Urgence de Rimouski : des infirmières refusent d’entrer au travail
Violente agression qui a fait quatre blessés parmi des membres du personnel
Des infirmières de l’Hôpital régional de Rimouski ont refusé de rentrer au travail à minuit, la nuit dernière (29 janvier), afin de dénoncer le retrait d’un gardien de sécurité supplémentaire affecté à l’urgence depuis la violente agression qui a fait quatre blessés parmi des membres du personnel, le 26 janvier dernier.
À ce moment, un homme de 28 ans, Andrii Halyanoskyy, s’est livré à des voies de fait contre deux infirmières, un préposé aux bénéficiaires et une résidente en médecine.
Arrêté par la Sûreté du Québec, il se soumet actuellement à une évaluation psychiatrique afin de déterminer sa responsabilité criminelle et son aptitude à comparaître pour la suite des procédures judiciaires. Il fait face à des chefs d’accusation de voies de fait contre quatre personnes.
En réponse à cet événement, un agent de sécurité a été attitré à l’urgence pour le quart de nuit suivant par le Centre intégré de santé et de services sociaux (CISSS) du Bas-Saint-Laurent. Or, cette directive a été annulée 48 heures après l’agression, ce qui est vigoureusement dénoncé par le personnel soignant.

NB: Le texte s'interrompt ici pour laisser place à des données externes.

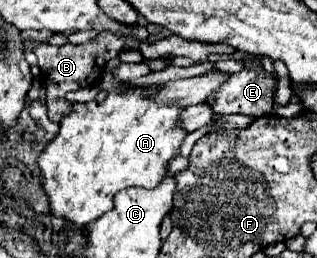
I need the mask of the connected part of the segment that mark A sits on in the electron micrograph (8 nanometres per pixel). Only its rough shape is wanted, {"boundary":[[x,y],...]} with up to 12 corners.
{"boundary":[[157,88],[73,104],[37,158],[51,214],[79,228],[179,154]]}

« Dans beaucoup de milieux de travail, c’est le genre d’événement qui mènerait à une fermeture temporaire, le temps de gérer la crise, de mettre en place des mesures de sécurité et de supporter les individus », écrit une médecin de l’urgence de Rimouski, Marie-Hélène Cormier, dans une publication sur son profil Facebook.
Personnel de jour en renfort
Les infirmières de l’Hôpital régional ont donc contesté cette décision du CISSS, la nuit dernière, en refusant de se présenter au travail. Le personnel infirmier de soir a ainsi prolongé ses heures de travail afin d’éviter une rupture de service.

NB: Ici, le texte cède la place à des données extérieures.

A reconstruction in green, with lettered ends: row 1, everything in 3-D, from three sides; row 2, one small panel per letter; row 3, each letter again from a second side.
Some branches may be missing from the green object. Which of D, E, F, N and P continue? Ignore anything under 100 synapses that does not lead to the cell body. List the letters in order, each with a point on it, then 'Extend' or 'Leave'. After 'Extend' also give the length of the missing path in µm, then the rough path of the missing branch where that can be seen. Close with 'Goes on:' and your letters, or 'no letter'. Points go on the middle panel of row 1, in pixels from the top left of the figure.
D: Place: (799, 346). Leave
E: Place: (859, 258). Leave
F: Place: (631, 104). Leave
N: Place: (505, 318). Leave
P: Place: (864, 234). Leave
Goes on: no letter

« Dans une salle d’urgence, sitôt l’individu maîtrisé, le personnel qui n’a pas subi de blessure physique doit s’assurer que les autres usagers vont bien, faire des démarches pour remplacer les collègues blessés, continuer pour que les services soient maintenus jusqu’au quart de travail suivant. Dans une salle d’urgence, le travail se poursuit, pas tout à fait comme à l’habitude, avec le cœur plus lourd, mais avec la même compétence et le même professionnalisme. Parce que c’est ça leur travail. En espérant que, pendant qu’on assure les services essentiels, les gens dont c’est le travail de nous supporter mettrons tout en œuvre pour assurer la sécurité des prochains quarts de travail », mentionne le Dr Cormier.

Selon elle, la violence ordinaire fait partie du quotidien des soignants, qui en viennent à tolérer l’intolérable, « parce que c’est souvent trop d’énergie de devoir réagir ».
« Et que de toute façon, quand le vase déborde et qu’on interpelle les hautes instances de l’hôpital, la médiocrité de la réponse ne fait qu’accroître la frustration et le cynisme. Le manque d’écoute et de considération de CISSS du Bas-St-Laurent face au personnel et aux usagers de l’urgence dans une telle situation est absolument désolante. C’est un manque de respect total face aux équipes touchées. Je suis profondément en colère. Pour mes collègues, pour les patients, pour moi-même », renchérit Marie-Hélène Cormier.
Injonction du CISSS
Selon nos informations, le CISSS du Bas-Saint-Laurent évaluerait actuellement la possibilité de déposer une injonction afin de forcer ses employés à cesser leur moyen de pression.
La Commission des normes, de l’équité, de la santé et de la sécurité du travail a été mandatée pour évaluer la situation à l’urgence de Rimouski.